Un débat très agité

Le forum « Vive la politique ! » organisé la semaine dernière à Grenoble par « Libération » a pris l’allure d’une vaste opération de communication… et connu quelques « bavures ».

Patrick Piro  • 20 septembre 2007 abonné·es

Des gendarmes mobiles empêchant l’entrée derrière une rangée de grilles, des policiers de la brigade anti-criminalité (BAC) et des RG pour filtrer les entrées au faciès, quelques expulsions manu militari … Le Forum de Libération , qui s’est tenu du 13 au 15 septembre à la Maison de la culture de Grenoble (MC2), était pourtant annoncé comme une « rencontre citoyenne pour se réapproprier la politique » .

Illustration - Un débat très agité


L’évacuation musclée d’un adhérent de la SLL.
PABLO CHIGNARD

Il y a trois mois, le quotidien annonçait son intention d’organiser une grande rencontre participative avec ses lecteurs. Il devait un temps s’intituler « La gauche est morte, vive la gauche ! », avec la participation de l’ensemble de la gauche autour de ses projets de refondation. La direction du journal a finalement préféré un prudent « Vive la politique ! », sous forme d’une cinquantaine de « duels » entre deux « grands témoins » ­ politique, économie, culture, philosophie, etc. ­, l’un de gauche et l’autre de droite, la plupart du temps, dont une dizaine de ministres ou secrétaires d’État. Quelle droite nous gouverne ? Quelle gauche va se reconstruire ? Laurent Joffrin, directeur de Libération , avait recadré le débat, présenté comme un « rendez-vous essentiel de la rentrée politique » , et comme un « temps fort de la vie citoyenne » par Max Armanet, directeur du développement [^2].

Les associations locales n’avaient pourtant pas été conviées [^3], et plusieurs d’entre elles, avec la Ligue communiste révolutionnaire (LCR) et le syndicat SUD, appelaient à manifester contre ces « trois jours de baratin, de petits fours et de manigances » ou ce « Libé… râle de gauche » .
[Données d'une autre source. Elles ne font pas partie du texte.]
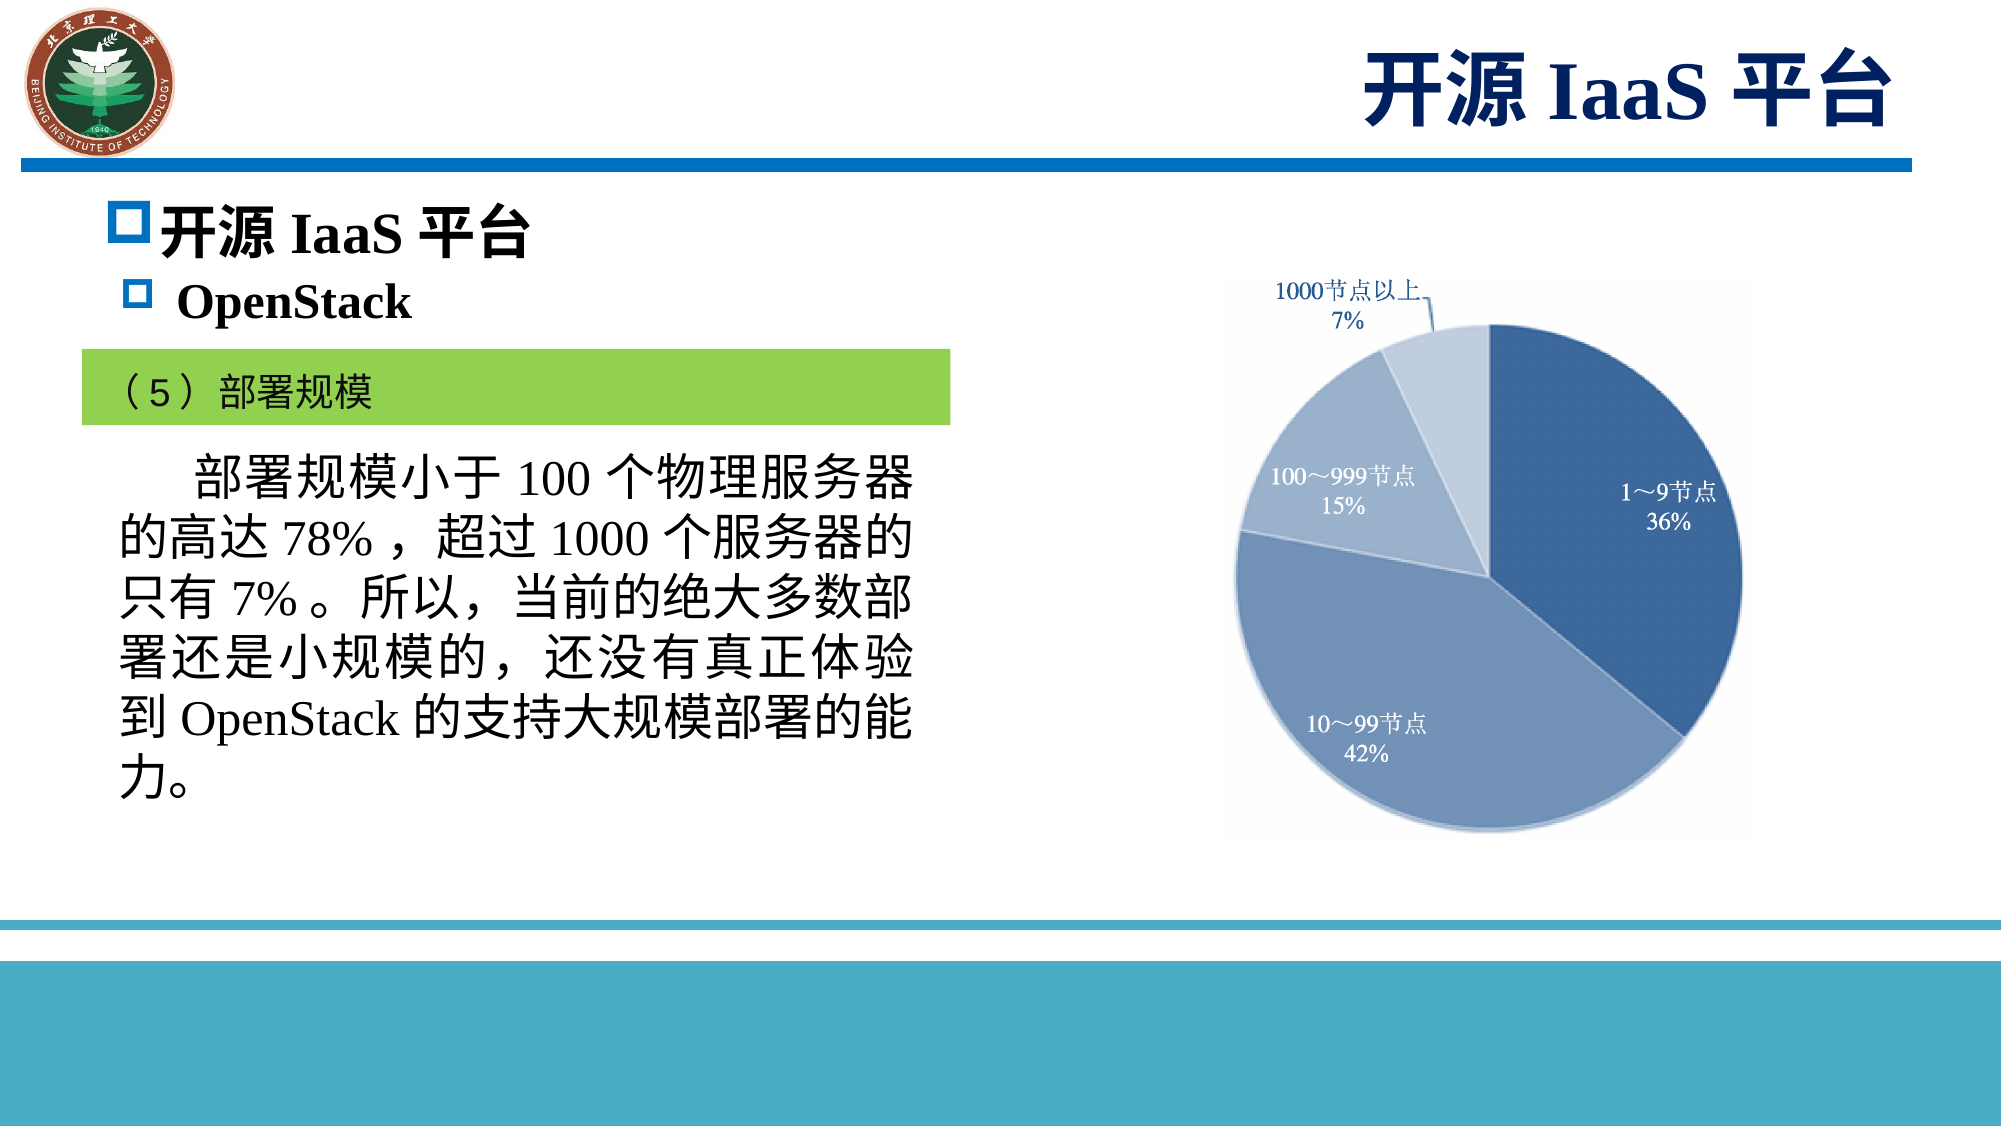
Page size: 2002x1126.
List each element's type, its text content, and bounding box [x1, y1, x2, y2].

text_box 开源IaaS平台 [88, 187, 549, 273]
list 部署规模小于100个物理服务器的高达78%，超过1000个服务器的只有7%。所以，当前的绝大多数部署还是小规模的，还没有真正体验到OpenStack的支持大规模部署的能力。 [103, 437, 929, 844]
picture [1225, 274, 1751, 842]
text_box [0, 961, 2001, 1126]
text_box （5）部署规模 [81, 348, 951, 426]
text_box OpenStack [105, 261, 428, 337]
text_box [21, 4, 1912, 172]
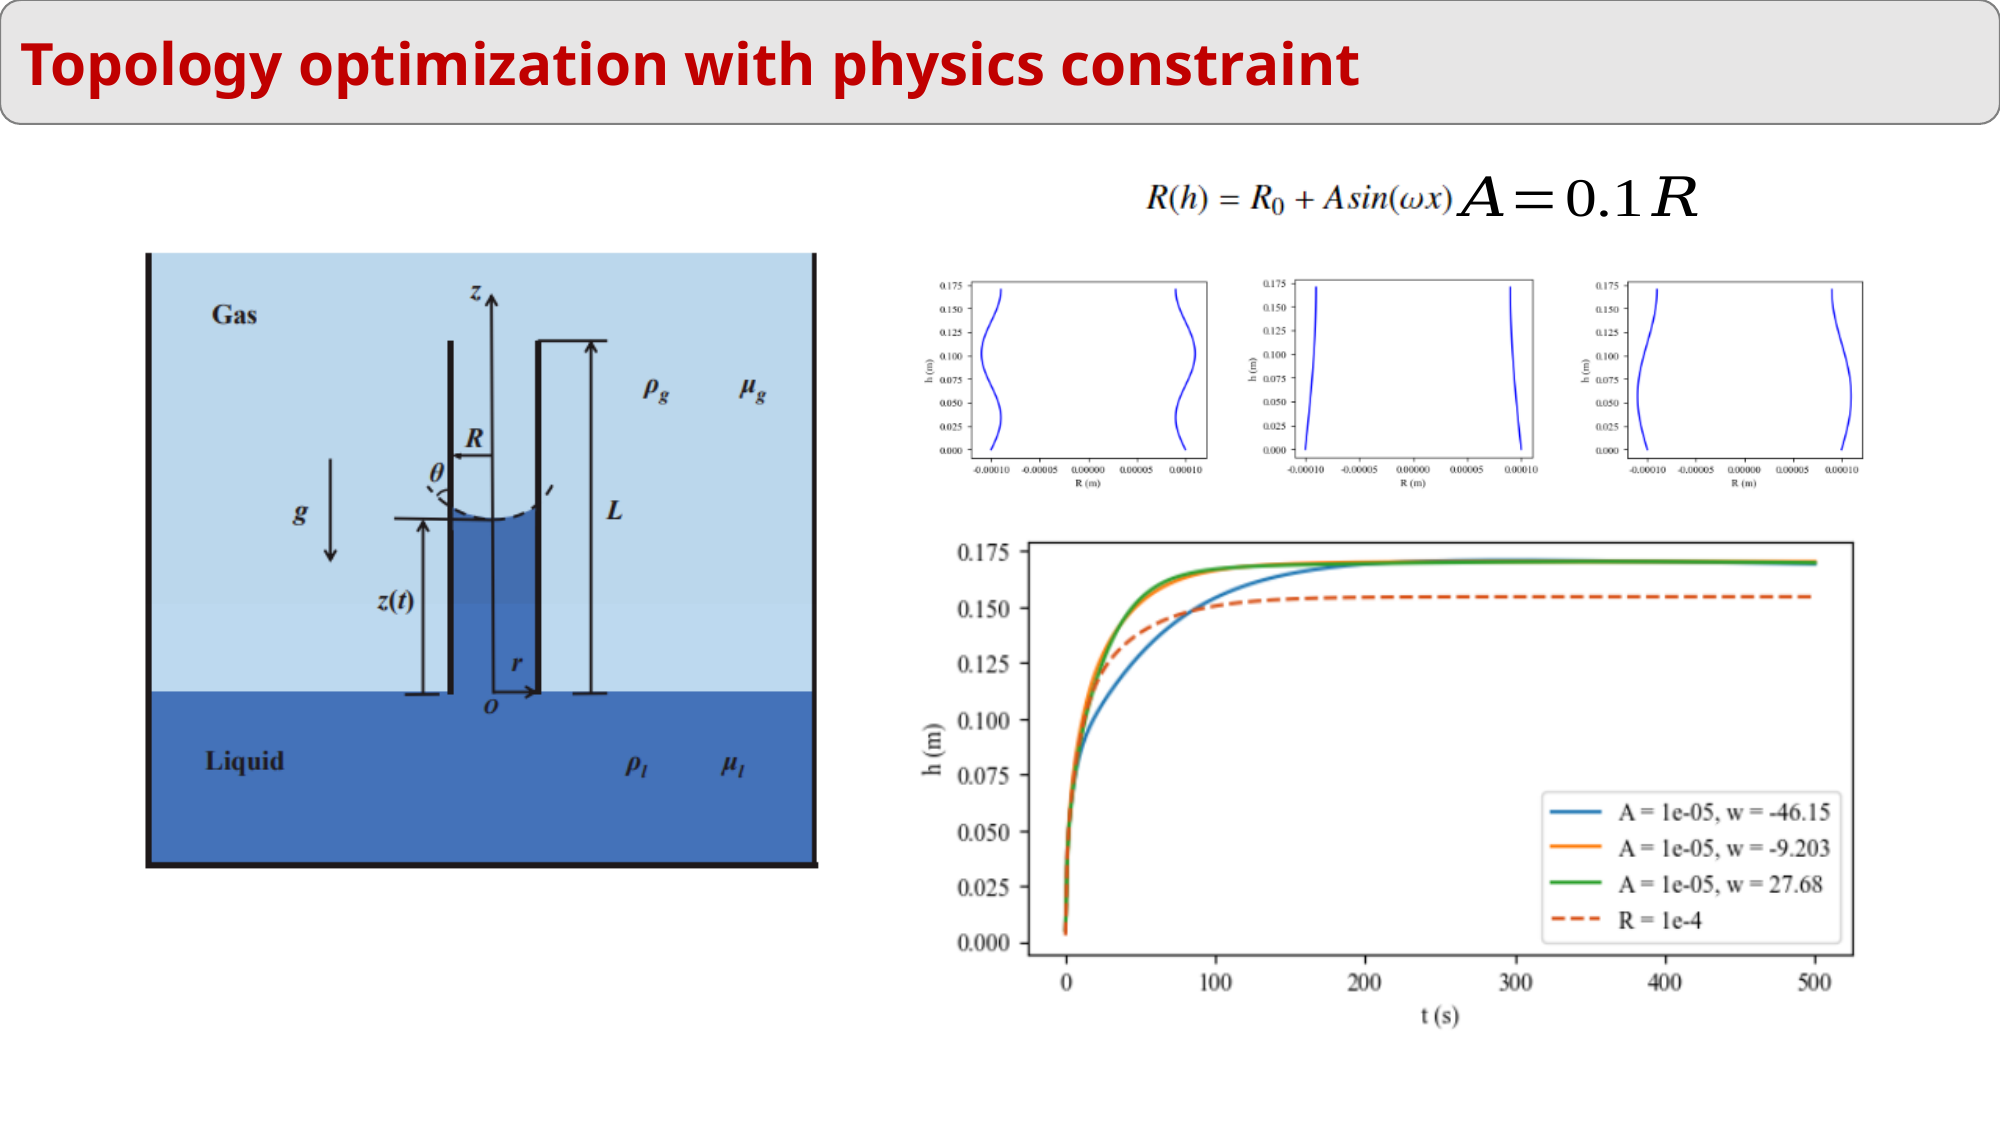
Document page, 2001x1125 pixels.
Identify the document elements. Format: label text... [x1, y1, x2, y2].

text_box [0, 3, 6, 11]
text_box Topology optimization with physics constraint [0, 0, 2000, 125]
picture [913, 511, 1884, 1037]
picture [116, 236, 842, 889]
picture [1138, 171, 1465, 228]
picture [884, 236, 1884, 508]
Pour faire bonne mesure, les organisateurs avait concédé aux associatifs d’organiser à La Bifurk, espace alternatif voisin, une vingtaine de « tables rondes, ateliers de discussion, débats, expressions libres, performances artistiques […] » C’est là que l’on retrouvait la Société des lecteurs de Libération (SLL). Fondée il y a un an à l’initiative de journalistes du quotidien, au coeur de sa crise économique, elle a collecté près de 150 000 euros auprès de quelque 5 000 adhérents. Rapidement identifiée comme un pôle d’opposition aux projets de la direction, elle n’avait pas été conviée à participer à l’organisation du Forum (de même que les journalistes, explique l’un d’eux). « Max Armanet nous a interdit de déposer notre quatre-pages dans la Maison de la culture, afin de « ne pas brouiller le message de Libération  » » , relate Thomas Hearns. Un article, en particulier, aurait fait bondir Laurent Joffrin : l’entretien avec le journaliste François Weinz-Dumas, faisant état de la « situation humaine difficile » dans un quotidien passé en dix-huit mois de 348 salariés à 202.
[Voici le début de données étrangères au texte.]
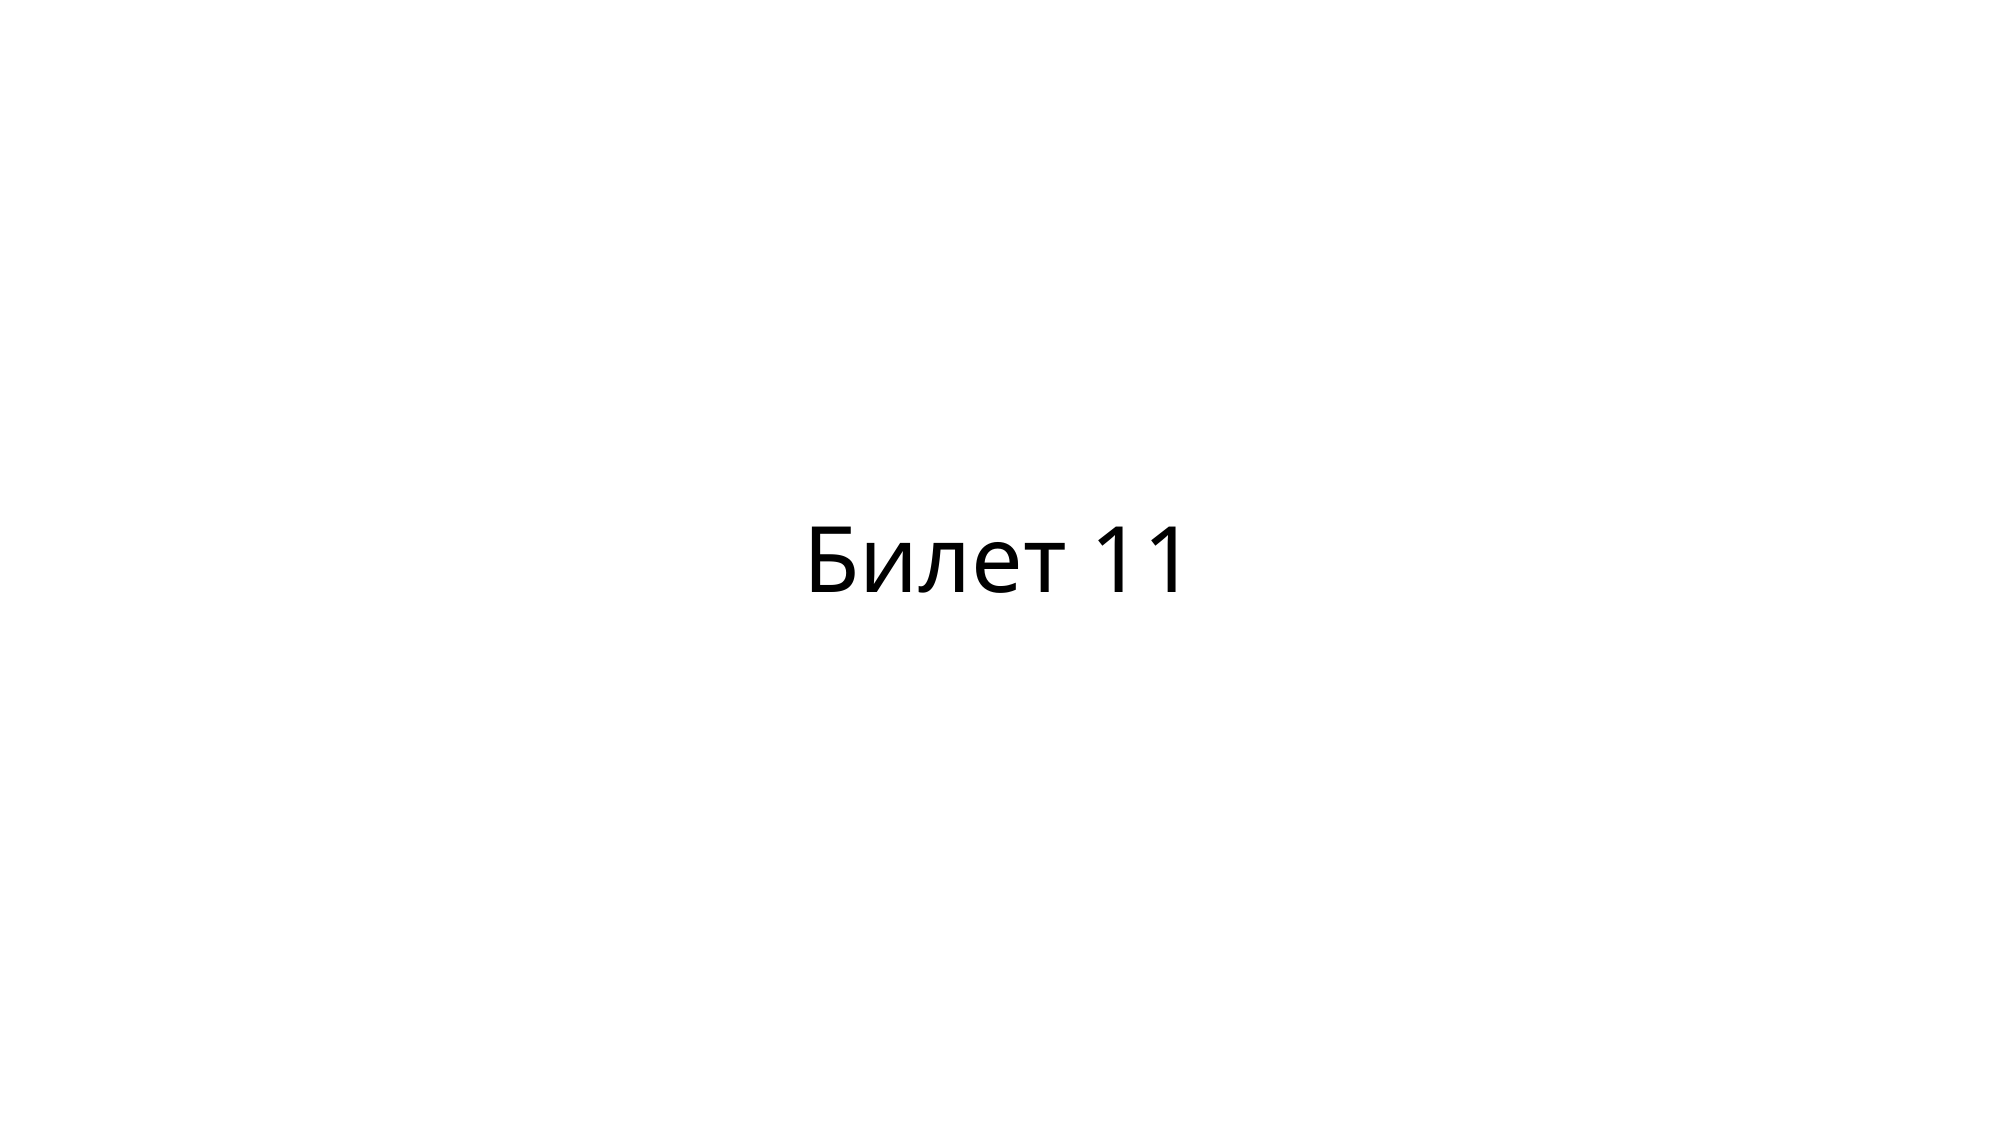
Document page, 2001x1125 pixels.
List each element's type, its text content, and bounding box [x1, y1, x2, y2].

Appliquant les consignes de sécurité ­ données par Libération ou la préfecture, les témoignages divergent ­, les forces de l’ordre font le tri au faciès à l’entrée de la MC2. Zina Rouabah, présidente de la SLL, dûment munie de son ticket d’entrée, est bloquée sur le trottoir. « Moi, une historique du journal ! » , s’étrangle-t-elle. Et puis c’est l’incident. Un supposé trublion est brutalement expulsé. Commotionné, il fera un bref passage à l’hôpital. Il s’avère qu’il s’agit de Mikael Garnier-Lavalley, l’un des secrétaires de la SLL. « Max Armanet et l’attaché de presse de la mairie se sont confondus en excuses, répétant qu’il s’agissait d’une bavure ! » , relate Thomas Hearns.

« C’est bien à l’image de la fracture qui existe au sein du journal, avec une direction isolée de la rédaction et plus que réticente vis-à-vis de la Société des lecteurs , estime Mikael Garnier-Lavalley. Ce forum, ça ressemble à de la communication pour montrer à l’extérieur que Libé est vivant, et qu’il peut attirer des investisseurs [^4]. Nous, on s’est levés à 5 heures du matin et on a pris deux jours de RTT pour être à Grenoble. On voulait aider le journal… »

[^2]: Libération du 13 septembre 2007.

[^3]: La ville de Grenoble, le département de l’Isère et la région Rhône-Alpes ont pris en charge une large part de l’organisation.

[^4]: Le déficit s’élevait à 3 millions d’euros en juin dernier et le tribunal administratif ne statuera sur le sort du journal qu’à la fin de l’année.